Meus dias de Cinema Paradiso

Nos anos setenta tive meus dias de Cinema Paradiso. Eu tinha quatorze anos em 1974 e minha amiga Isabel Santa Catharina e eu íamos ao Cine Guarany,  em Caxias do Sul, onde o tio dela trabalhava como operador de máquinas. O seu Alcides nos deixava entrar sem pagar, para isso precisávamos estar bem ates do início da primeira sessão. Nesses momentos eu experimentava a magia de estar do outro lado, atrás daquele quadradinho por onde passava luz e a imagem era projetada na tela. Ali, eu via os rolos de filmes e grandes círculos de ferro que seu Alcides girava. E quando o filme arrebentava, e isso era comum, ele cortava, emendava e seguia adiante. Nunca imaginei que anos depois eu relembraria essas situações no filme Cinema Paradiso, de Giuseppe Tornatore, 1988, mas que assisti somente por volta de 2004, já em casa, em fita vhs, porque cinemas já não existiam mais.
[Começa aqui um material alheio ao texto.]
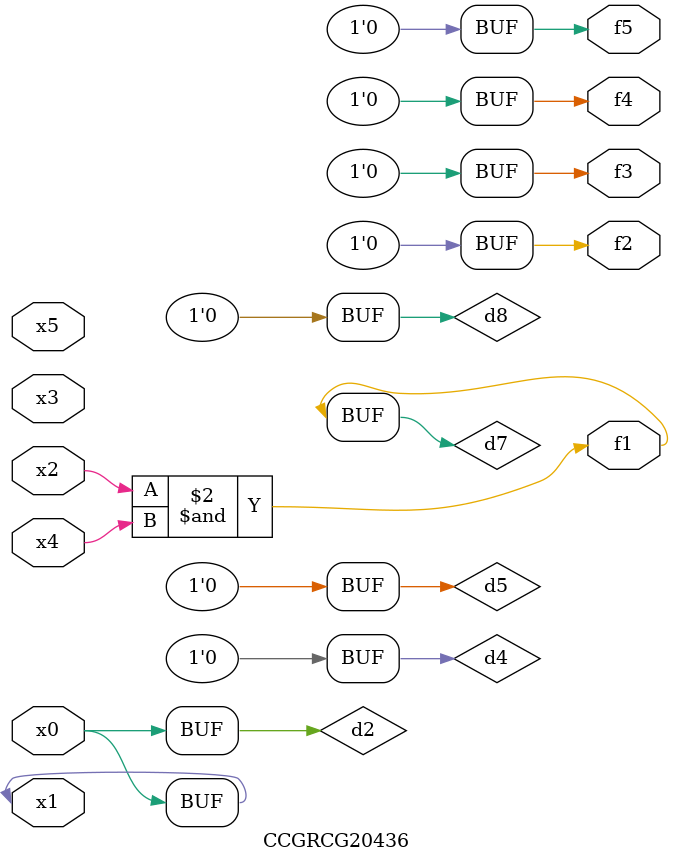
<source format=v>
module CCGRCG20436(
	input x0, x1, x2, x3, x4, x5,
	output f1, f2, f3, f4, f5
);

	wire d1, d2, d3, d4, d5, d6, d7, d8, d9;

	nand (d1, x1);
	buf (d2, x0, x1);
	nand (d3, x2, x4);
	and (d4, d1, d2);
	and (d5, d1, d2);
	nand (d6, d1, d3);
	not (d7, d3);
	xor (d8, d5);
	nor (d9, d5, d6);
	assign f1 = d7;
	assign f2 = d8;
	assign f3 = d8;
	assign f4 = d8;
	assign f5 = d8;
endmodule

</source>
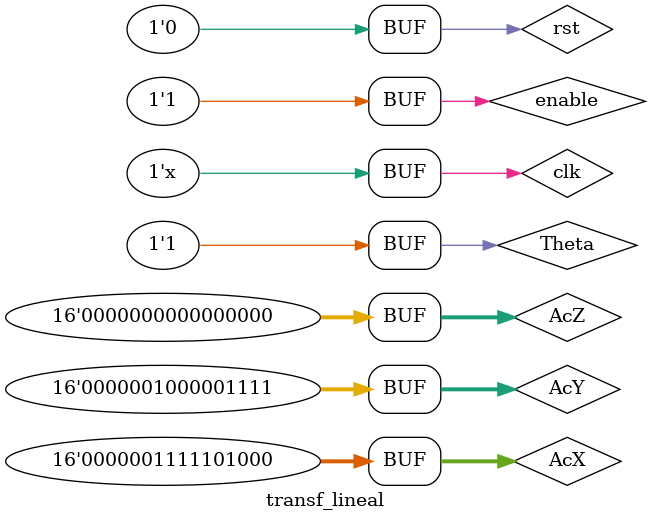
<source format=v>
`timescale 1ns / 1ps


module transf_lineal;

	// Inputs
	reg clk;
	reg rst;
	reg enable;
	reg [15:0] AcX;
	reg [15:0] AcY;
	reg [15:0] AcZ;
	reg Theta;

	// Outputs
	wire [31:0] XAc;
	wire [31:0] YAc;
	wire [31:0] ZAc;
	wire  Busy;

	// Instantiate the Unit Under Test (UUT)
	TopModuleTransfLineal uut (
		.clk(clk), 
		.rst(rst), 
		.enable(enable), 
		.AcX(AcX), 
		.AcY(AcY), 
		.AcZ(AcZ), 
		.Theta(Theta), 
		.XAc(XAc), 
		.YAc(YAc), 
		.ZAc(ZAc), 
		.Busy(Busy)
	);

	initial begin
		// Initialize Inputs
		clk = 0;
		rst = 1;
		enable = 0;
		AcX = 1000;
		AcY = 527;
		AcZ = 0;
		Theta = 45;

		// Wait 100 ns for global reset to finish
		#100;
      #11 rst <= 0;
		#12 enable <= 1;
		// Add stimulus here
	end
	
	always #5 clk <= !clk;
	
endmodule


</source>
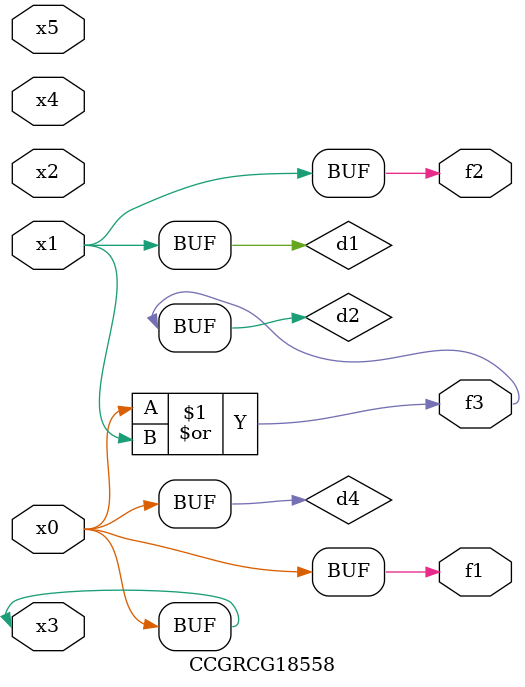
<source format=v>
module CCGRCG18558(
	input x0, x1, x2, x3, x4, x5,
	output f1, f2, f3
);

	wire d1, d2, d3, d4;

	and (d1, x1);
	or (d2, x0, x1);
	nand (d3, x0, x5);
	buf (d4, x0, x3);
	assign f1 = d4;
	assign f2 = d1;
	assign f3 = d2;
endmodule

</source>
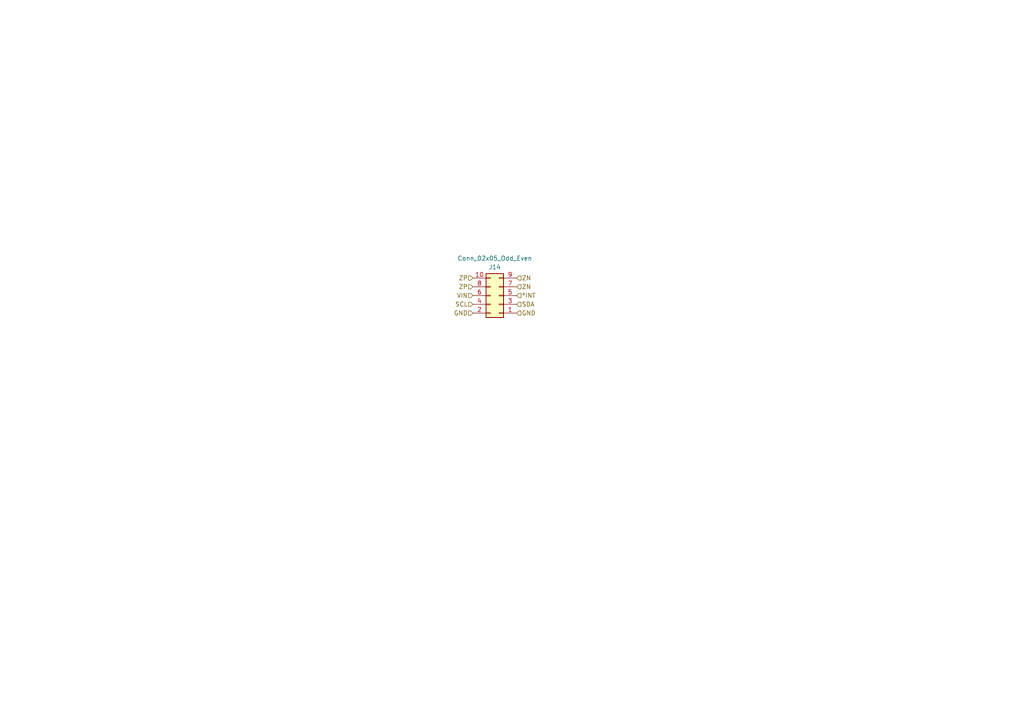
<source format=kicad_sch>
(kicad_sch
	(version 20250114)
	(generator "eeschema")
	(generator_version "9.0")
	(uuid "14f5453f-95ef-473d-a298-2a90a0ba9be3")
	(paper "A4")
	
	(hierarchical_label "ZN"
		(shape input)
		(at 149.86 80.645 0)
		(effects
			(font
				(size 1.27 1.27)
			)
			(justify left)
		)
		(uuid "31f102e7-0348-4213-9a2a-3f699c50d50d")
	)
	(hierarchical_label "VIN"
		(shape input)
		(at 137.16 85.725 180)
		(effects
			(font
				(size 1.27 1.27)
			)
			(justify right)
		)
		(uuid "474d3d47-619a-49c6-9b51-f4550d7e416f")
	)
	(hierarchical_label "ZP"
		(shape input)
		(at 137.16 80.645 180)
		(effects
			(font
				(size 1.27 1.27)
			)
			(justify right)
		)
		(uuid "57566f96-aed1-45b1-aa8e-bb97081cb11b")
	)
	(hierarchical_label "SCL"
		(shape input)
		(at 137.16 88.265 180)
		(effects
			(font
				(size 1.27 1.27)
			)
			(justify right)
		)
		(uuid "6586b6b0-a433-489f-89f4-5cc73ab1c603")
	)
	(hierarchical_label "*INT"
		(shape input)
		(at 149.86 85.725 0)
		(effects
			(font
				(size 1.27 1.27)
			)
			(justify left)
		)
		(uuid "84c15203-8776-4a5b-856c-90d44705c536")
	)
	(hierarchical_label "ZP"
		(shape input)
		(at 137.16 83.185 180)
		(effects
			(font
				(size 1.27 1.27)
			)
			(justify right)
		)
		(uuid "8d6a257e-4125-44ec-83ab-feed3300528d")
	)
	(hierarchical_label "SDA"
		(shape input)
		(at 149.86 88.265 0)
		(effects
			(font
				(size 1.27 1.27)
			)
			(justify left)
		)
		(uuid "c0e54021-20c7-450f-8ccb-cfc62c980a00")
	)
	(hierarchical_label "GND"
		(shape input)
		(at 149.86 90.805 0)
		(effects
			(font
				(size 1.27 1.27)
			)
			(justify left)
		)
		(uuid "e0c068ed-08a4-442f-a1a2-2cffc5ad51ad")
	)
	(hierarchical_label "ZN"
		(shape input)
		(at 149.86 83.185 0)
		(effects
			(font
				(size 1.27 1.27)
			)
			(justify left)
		)
		(uuid "f44db965-8f6d-4dba-af43-90823bee6ba9")
	)
	(hierarchical_label "GND"
		(shape input)
		(at 137.16 90.805 180)
		(effects
			(font
				(size 1.27 1.27)
			)
			(justify right)
		)
		(uuid "fce928df-d41d-480b-a54a-ebbbef2476ec")
	)
	(symbol
		(lib_id "Connector_Generic:Conn_02x05_Odd_Even")
		(at 144.78 85.725 180)
		(unit 1)
		(exclude_from_sim no)
		(in_bom yes)
		(on_board yes)
		(dnp no)
		(uuid "5c45dd28-9c7e-454e-9be2-b36ced50a156")
		(property "Reference" "J14"
			(at 143.51 77.47 0)
			(effects
				(font
					(size 1.27 1.27)
				)
			)
		)
		(property "Value" "Conn_02x05_Odd_Even"
			(at 143.51 74.93 0)
			(effects
				(font
					(size 1.27 1.27)
				)
			)
		)
		(property "Footprint" "Common:HARWIN_M50-3200545"
			(at 144.78 85.725 0)
			(effects
				(font
					(size 1.27 1.27)
				)
				(hide yes)
			)
		)
		(property "Datasheet" "https://cdn.harwin.com/pdfs/M50-320.pdf"
			(at 144.78 85.725 0)
			(effects
				(font
					(size 1.27 1.27)
				)
				(hide yes)
			)
		)
		(property "Description" "Generic connector, double row, 02x05, odd/even pin numbering scheme (row 1 odd numbers, row 2 even numbers), script generated (kicad-library-utils/schlib/autogen/connector/)"
			(at 144.78 85.725 0)
			(effects
				(font
					(size 1.27 1.27)
				)
				(hide yes)
			)
		)
		(property "Alt" ""
			(at 144.78 85.725 0)
			(effects
				(font
					(size 1.27 1.27)
				)
				(hide yes)
			)
		)
		(property "Manufacturer" "Harwin"
			(at 144.78 85.725 0)
			(effects
				(font
					(size 1.27 1.27)
				)
				(hide yes)
			)
		)
		(property "Part Number" "M50-3200545"
			(at 144.78 85.725 0)
			(effects
				(font
					(size 1.27 1.27)
				)
				(hide yes)
			)
		)
		(property "Manufactorer" ""
			(at 144.78 85.725 0)
			(effects
				(font
					(size 1.27 1.27)
				)
			)
		)
		(property "Sim.Pins" ""
			(at 144.78 85.725 0)
			(effects
				(font
					(size 1.27 1.27)
				)
			)
		)
		(pin "1"
			(uuid "7d8d1eb7-d3f8-4e09-bc0d-daad1d48be4c")
		)
		(pin "2"
			(uuid "c9a71868-cb96-408c-ae91-19c97bc2ba5e")
		)
		(pin "4"
			(uuid "5aaa60f8-73b6-4599-9508-2abd28577997")
		)
		(pin "3"
			(uuid "4269cd68-1d6e-4f8e-a0b2-aaac1d6d5a7a")
		)
		(pin "5"
			(uuid "917eeef8-d2ba-47bc-8f18-6981528a95c1")
		)
		(pin "6"
			(uuid "9cd618b3-803b-41dd-bc67-37f7839b6993")
		)
		(pin "8"
			(uuid "a5d3b798-840c-4d50-8d06-e86ccf0e2c3f")
		)
		(pin "10"
			(uuid "1a1c566b-794a-4d99-94bf-0980e3e72124")
		)
		(pin "9"
			(uuid "5b2e95e1-cb29-42a3-be83-9c47ca0cfd7b")
		)
		(pin "7"
			(uuid "acfd567d-b0b5-400b-9b88-15778b15f3d1")
		)
		(instances
			(project "AVIONICS_BOARD"
				(path "/f6cc00ab-17f1-4973-862f-7ac95fe70668/472a2b3c-f2e4-44b5-9587-658c9c0c9365/233946b5-a752-40c0-8733-dc37ef5d962f"
					(reference "J14")
					(unit 1)
				)
				(path "/f6cc00ab-17f1-4973-862f-7ac95fe70668/472a2b3c-f2e4-44b5-9587-658c9c0c9365/52ed583e-c7bd-4189-96f4-29c701306aab"
					(reference "J15")
					(unit 1)
				)
			)
		)
	)
)

</source>
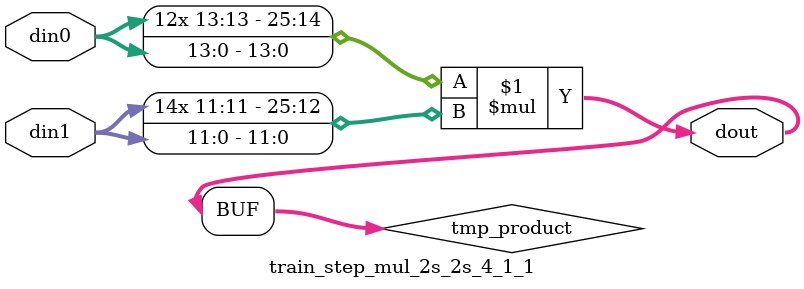
<source format=v>

`timescale 1 ns / 1 ps

 module train_step_mul_2s_2s_4_1_1(din0, din1, dout);
parameter ID = 1;
parameter NUM_STAGE = 0;
parameter din0_WIDTH = 14;
parameter din1_WIDTH = 12;
parameter dout_WIDTH = 26;

input [din0_WIDTH - 1 : 0] din0; 
input [din1_WIDTH - 1 : 0] din1; 
output [dout_WIDTH - 1 : 0] dout;

wire signed [dout_WIDTH - 1 : 0] tmp_product;



























assign tmp_product = $signed(din0) * $signed(din1);








assign dout = tmp_product;





















endmodule

</source>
Não me recordo em que ano o Guarany fechou, mas ali eu assisti a série de filmes-catástrofes, característicos nos anos 70: Inferno na Torre, Terremoto, Aeroporto, Tubarão, e também o aterrorizante O Exorcista. Lembro que na época o que mais se falava era no vômito verde da guria, o que nos lembrava abacate esmagado com açúcar, o que comíamos com frequência. Foi ali no Guarany que assisti A Estrela Sobe e tive contato pela primeira vez com Esses Moços, de Lupicínio Rodrigues. E foi ali, também, que assisti a ópera rock
 Tommy, com a banda The Who.  Eu gostei tanto que assisti mais de uma vez e comprei o álbum duplo de discos de vinil. Lembro que O Último Tango em Paris não foi exibido no Brasil, só no Uruguai que, aliás, continua sendo "ponta" nas liberações, tanto de filmes, quanto do divórcio e agora da maconha.

O cinema foi fechado, hoje poucos sabem que ali havia um cinema construído pelos moldes internacionais de cinema, em 1939. No seu lugar há um grande supermercado.

Seu Alcides foi passar filmes no céu há muitos anos, minha amiga Isabel não a vejo há um tempão. Lembrei de tudo isso hoje porque reencontrei no facebook dois filhos do seu Alcides, que não me reconheceram. 

Nostalgia, mas alegria por lembrar de uma história que certamente não foi só minha, mas de todos os frequentadores do Cine Guarany naqueles anos de calça boca de sino, reunião dançante na garagem de casa e filmes no escurinho do cinema.

Comentários

Clau disse…
Fantástico, inigualável, sinceramente, não tenho adjetivos suficientes para esta maravilha cinematográfica e filosófica.
Gostaria que todos, antes de viver, vissem Cinema Paradiso e lessem O Deserto dos Tártaros.
Clau.
Clau disse…
Ainda tento me corrigir, modificar e..."lessem" O Deserto dos Tártaros.